HT: Was it hard to then switch to Albert and Irene, the other POVs in this story, and to keep them balanced?
HM: The three characters arrived nearly fully formed in my mind, though Irene, who is in many ways the true outsider of the trio, took a bit more work. Because each has their own personality, balancing them, which is as much a matter of weight as it is word count, was as easy as these things get for me, which is to say, still pretty difficult.
HT: How do you think the physical and the emotional stories in “Running Alone” are connected?
HM: Our bodies are like isolation pods that preserve our aloneness and prevent us from fully merging with other people. Sex and pregnancy, when one body penetrates or occupies another, are the two exceptions. But those experiences are fleeting when evaluated in proportion to a lifetime. In biological families there’s a presumed connection of flesh and blood, but how is that experienced?
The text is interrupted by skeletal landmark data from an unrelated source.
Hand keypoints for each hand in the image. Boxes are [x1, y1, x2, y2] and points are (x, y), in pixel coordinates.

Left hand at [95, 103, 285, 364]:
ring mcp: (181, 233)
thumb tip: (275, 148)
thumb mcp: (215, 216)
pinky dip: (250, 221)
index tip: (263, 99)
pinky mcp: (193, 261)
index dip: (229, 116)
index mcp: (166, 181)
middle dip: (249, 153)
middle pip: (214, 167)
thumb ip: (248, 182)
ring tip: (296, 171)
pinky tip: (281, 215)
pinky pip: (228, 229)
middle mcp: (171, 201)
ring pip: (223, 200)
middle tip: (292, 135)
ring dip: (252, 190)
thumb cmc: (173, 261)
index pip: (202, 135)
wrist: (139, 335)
I tried to give the story a consciousness that Albert, Irene, and Hunter aren’t privy to, but that allows the reader to understand ways in which the characters are connected that they themselves cannot perceive.
HT: There is some serious math in these pages! Did you have to do research? Or were you a math major? Why did you decide to include it in “Running Alone.”?
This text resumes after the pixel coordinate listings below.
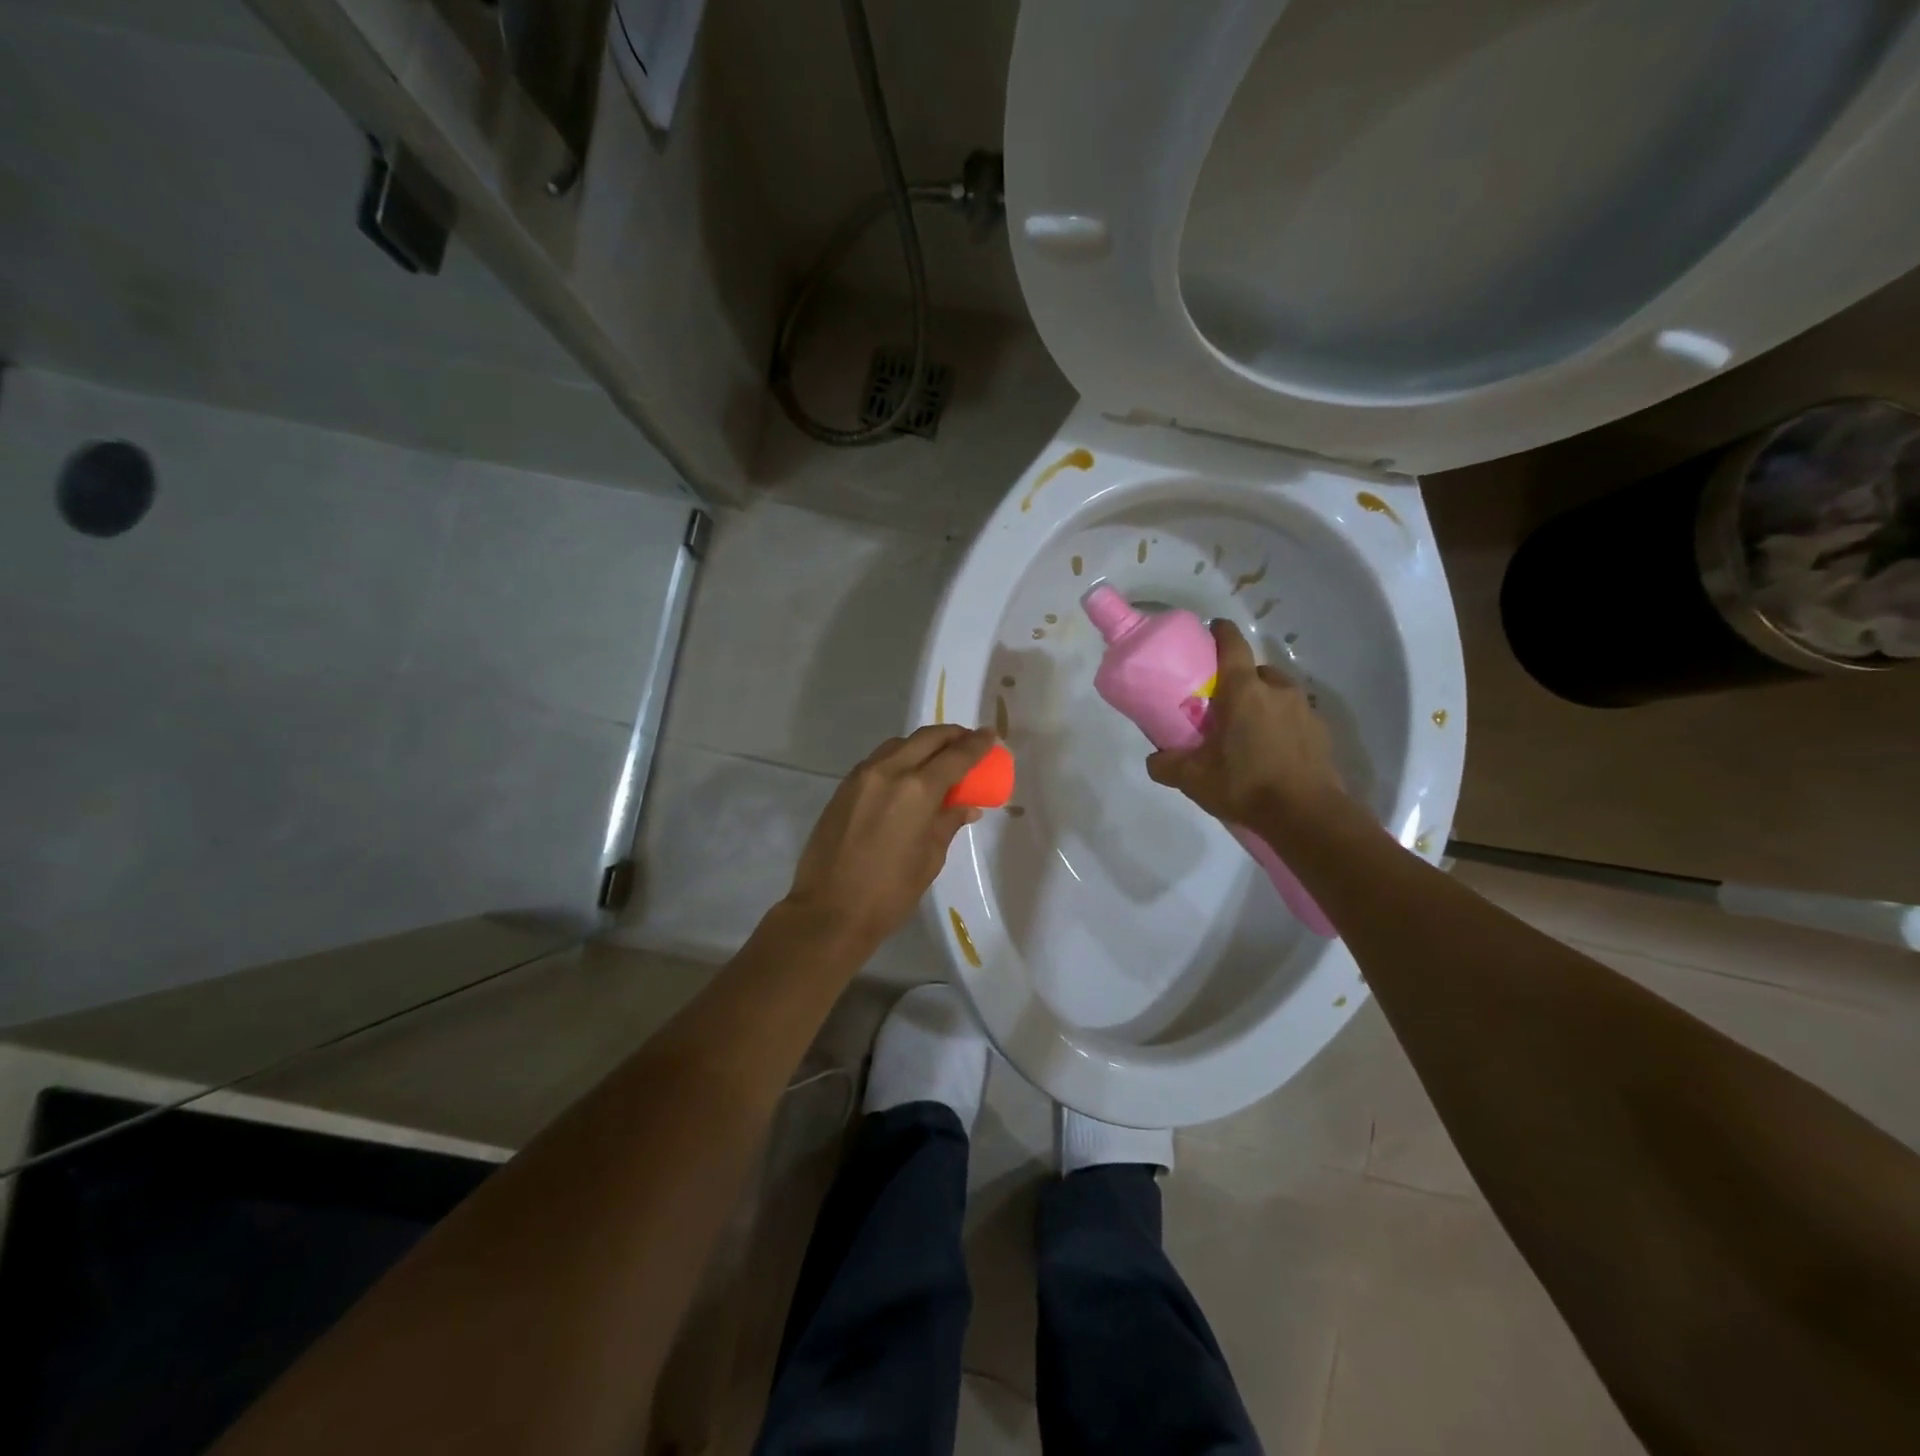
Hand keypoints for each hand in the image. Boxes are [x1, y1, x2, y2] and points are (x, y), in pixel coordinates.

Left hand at [785, 725, 996, 950]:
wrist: (828, 911)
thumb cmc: (889, 892)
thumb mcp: (929, 858)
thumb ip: (948, 823)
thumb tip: (966, 806)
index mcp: (917, 790)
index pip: (956, 756)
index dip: (977, 745)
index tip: (991, 735)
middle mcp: (889, 772)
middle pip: (926, 738)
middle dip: (951, 735)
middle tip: (968, 741)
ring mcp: (862, 777)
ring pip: (899, 744)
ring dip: (923, 744)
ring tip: (939, 757)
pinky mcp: (844, 787)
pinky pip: (879, 760)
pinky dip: (900, 758)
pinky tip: (908, 775)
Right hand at [1145, 619, 1347, 831]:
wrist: (1307, 815)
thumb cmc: (1245, 784)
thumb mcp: (1193, 779)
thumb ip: (1166, 764)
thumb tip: (1154, 758)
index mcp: (1243, 690)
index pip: (1232, 644)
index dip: (1221, 632)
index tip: (1211, 630)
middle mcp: (1276, 690)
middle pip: (1255, 671)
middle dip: (1239, 680)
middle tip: (1223, 703)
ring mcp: (1304, 709)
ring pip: (1278, 693)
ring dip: (1263, 702)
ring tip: (1248, 730)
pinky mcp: (1321, 732)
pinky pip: (1295, 718)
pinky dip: (1282, 725)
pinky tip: (1272, 751)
HM: I was good at calculus in high school, but haven’t touched it since. After a little refresher on the basic concepts it started to come back to me, though I’m sure mathematicians will be emailing their corrections. An article called “Dream Machine” that Rivka Galchen wrote for the New Yorker gave me the idea for Albert’s job.
HT: You’re also co-editor at Electric Literature. Has your editorial work affected your writing at all? Changed how you do things?
HM: Reading so much unpublished work has really made me appreciate honesty and originality; there is so much safety in mimicry. As an editor, that’s a good thing, but as a writer, holding originality up as the ultimate goal can lead to stillborn stories, because stories become original through telling, they don’t start out that way.
HT: How long did it take you to complete this story?
HM: I wrote the first draft in January 2010.
HT: What are you working on now?
HM: Revision, revision, revision.
HT: What is the best bit of advice about writing you have ever received?
HM: Write like you don’t have parents. Which I take to mean: write about your parents, but as if they will never read your work and neither will their friends. So far, I’ve been unable to take this advice.